En mécanique quantique, le temps est un paramètre qui décrit l’évolution d’un système et il existe des définitions du temps associées à des processus comme le retard, le temps de séjour ou le temps de transit. Dans certains contextes, ces grandeurs peuvent prendre des valeurs négatives, notamment dans des phénomènes d’interférence et de diffusion. L’effet du « temps négatif » en mécanique quantique reste cohérent avec la physique lorsqu’il est correctement interprété.

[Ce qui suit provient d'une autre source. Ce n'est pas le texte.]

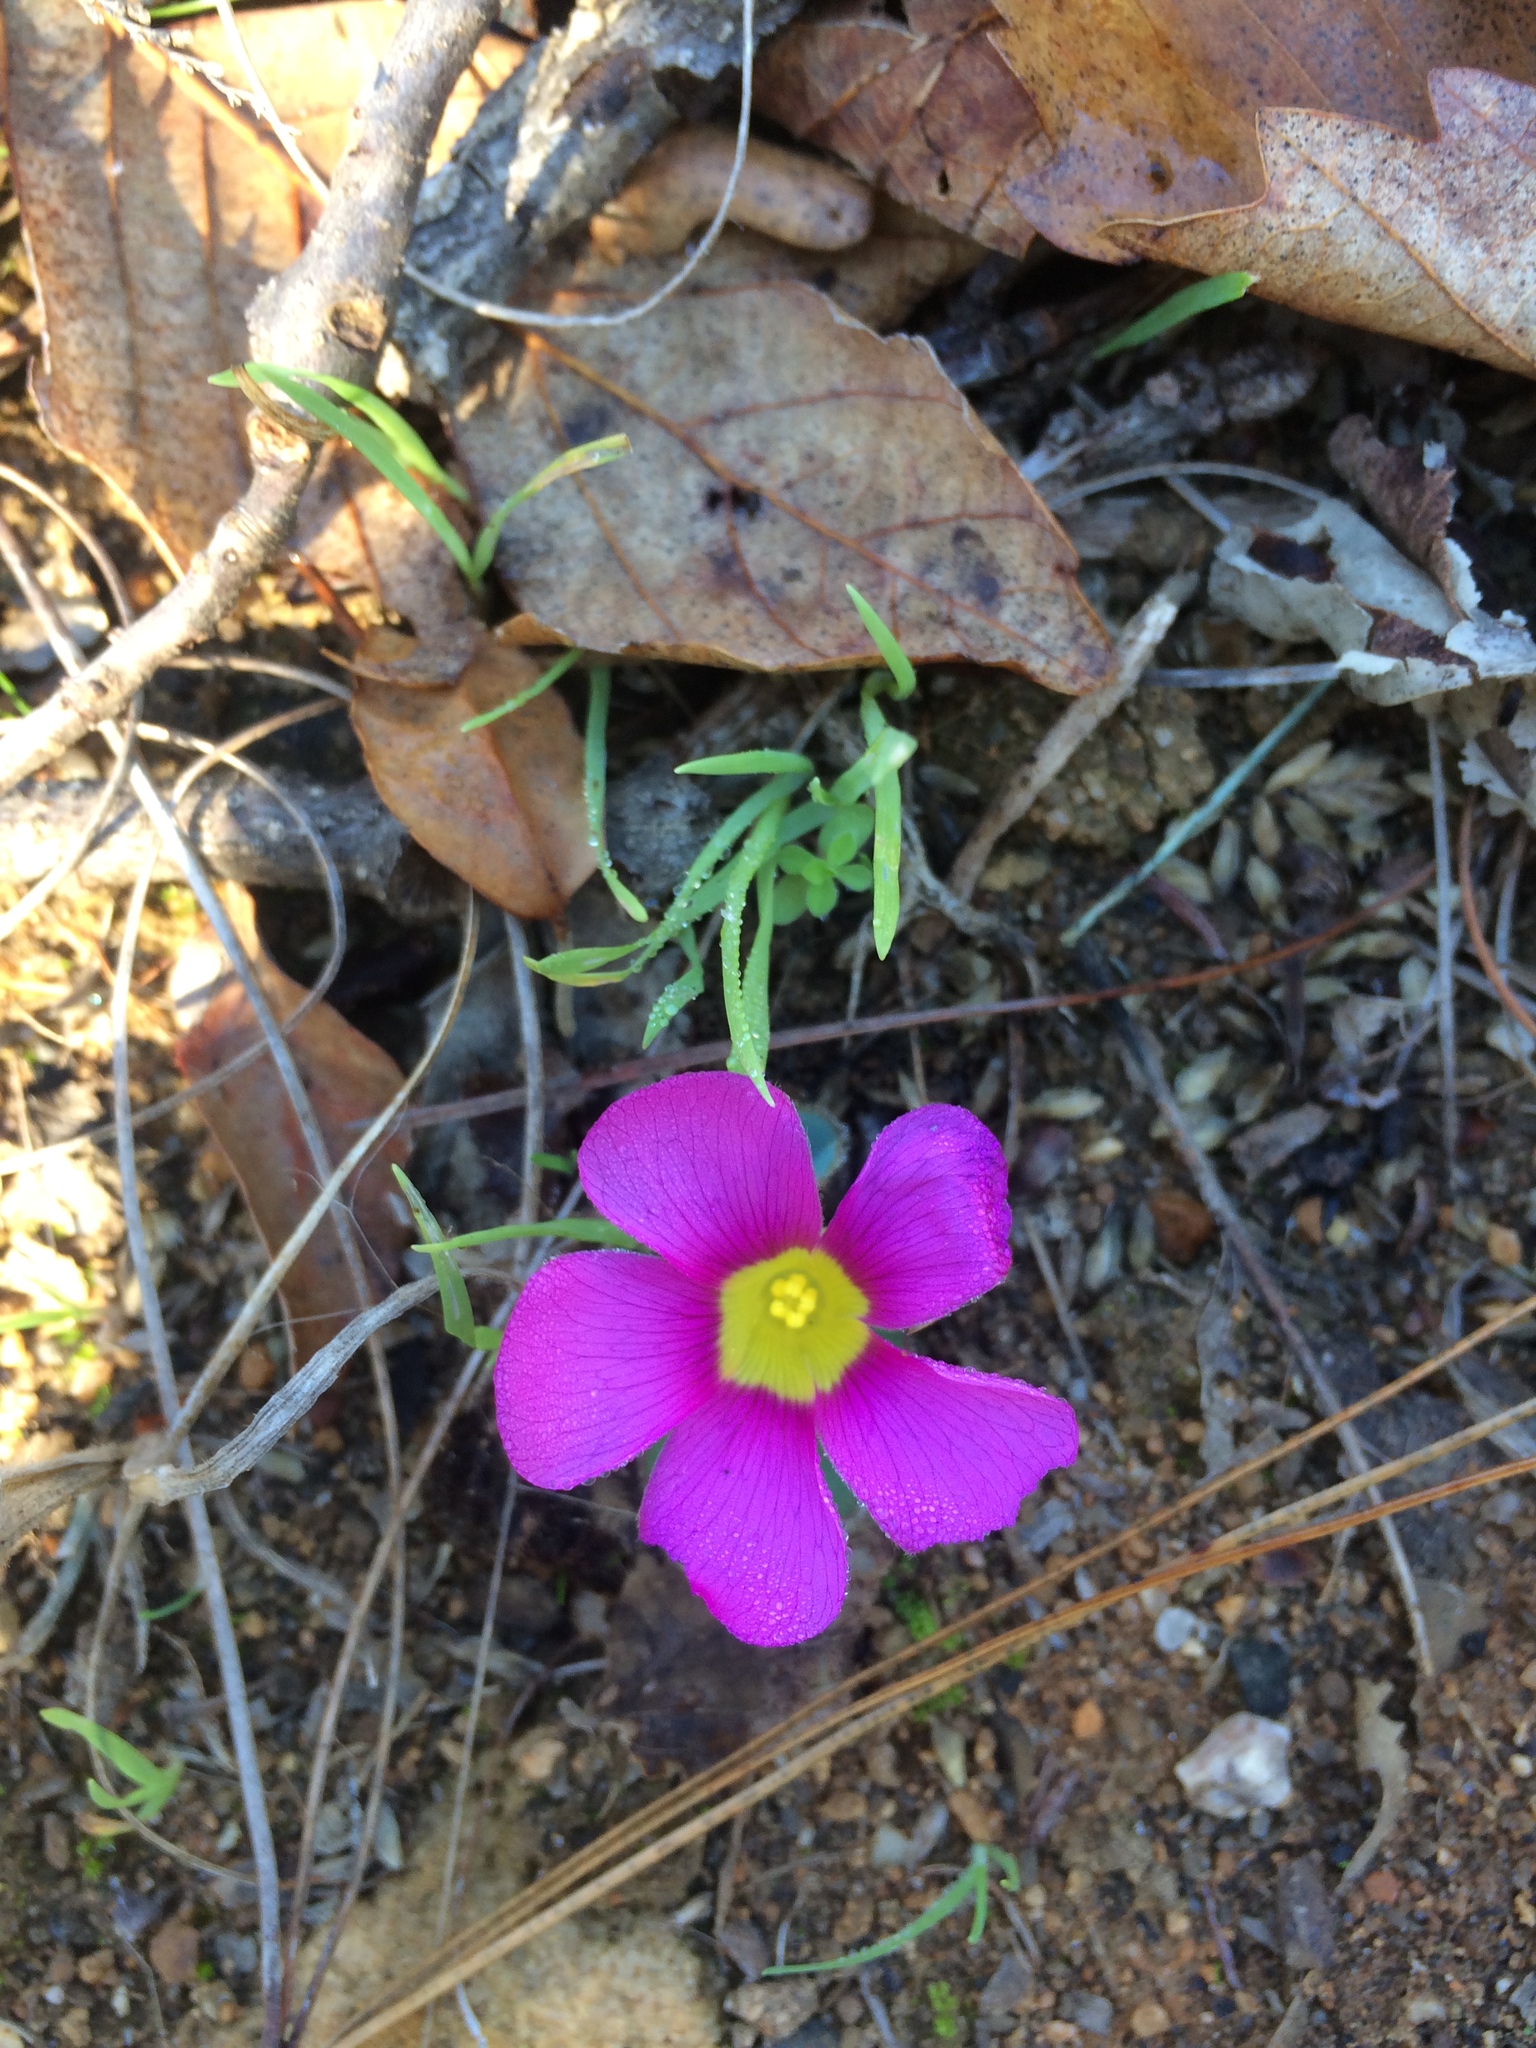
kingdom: Plantae
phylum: Tracheophyta
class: Magnoliopsida
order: Oxalidales
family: Oxalidaceae
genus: Oxalis
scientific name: Oxalis purpurea
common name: Purple woodsorrel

Une expérience récente, publiée dans Physical Review Letters, a étudié un phénomène connu depuis les années 1990 lié à la propagation des photons. Dans certains systèmes, les mesures indiquent que les photons peuvent présenter des retards temporels négatifs lorsqu’ils traversent une région, ce qui suggère qu’ils en sortent avant d’y « entrer ». L’expérience actuelle a montré une cohérence entre différentes mesures, renforçant ainsi la validité du résultat. Même si cela peut sembler paradoxal, le phénomène correspond bien aux prédictions de la théorie.
Photons voyageant vers le passé
Les expériences menées avec des photons dans certains milieux montrent des comportements temporels qui paraissent contre-intuitifs. Dans un système typique, une impulsion lumineuse traverse un nuage d’atomes de rubidium dont les niveaux d’énergie résonnent avec l’énergie du photon. Lorsque cette résonance se produit, l’énergie du photon peut être temporairement absorbée par les atomes puis réémise. Ce processus suggère que le photon « reste » dans le milieu pendant un certain temps. Pour qu’il y ait résonance, le photon doit posséder une énergie bien définie.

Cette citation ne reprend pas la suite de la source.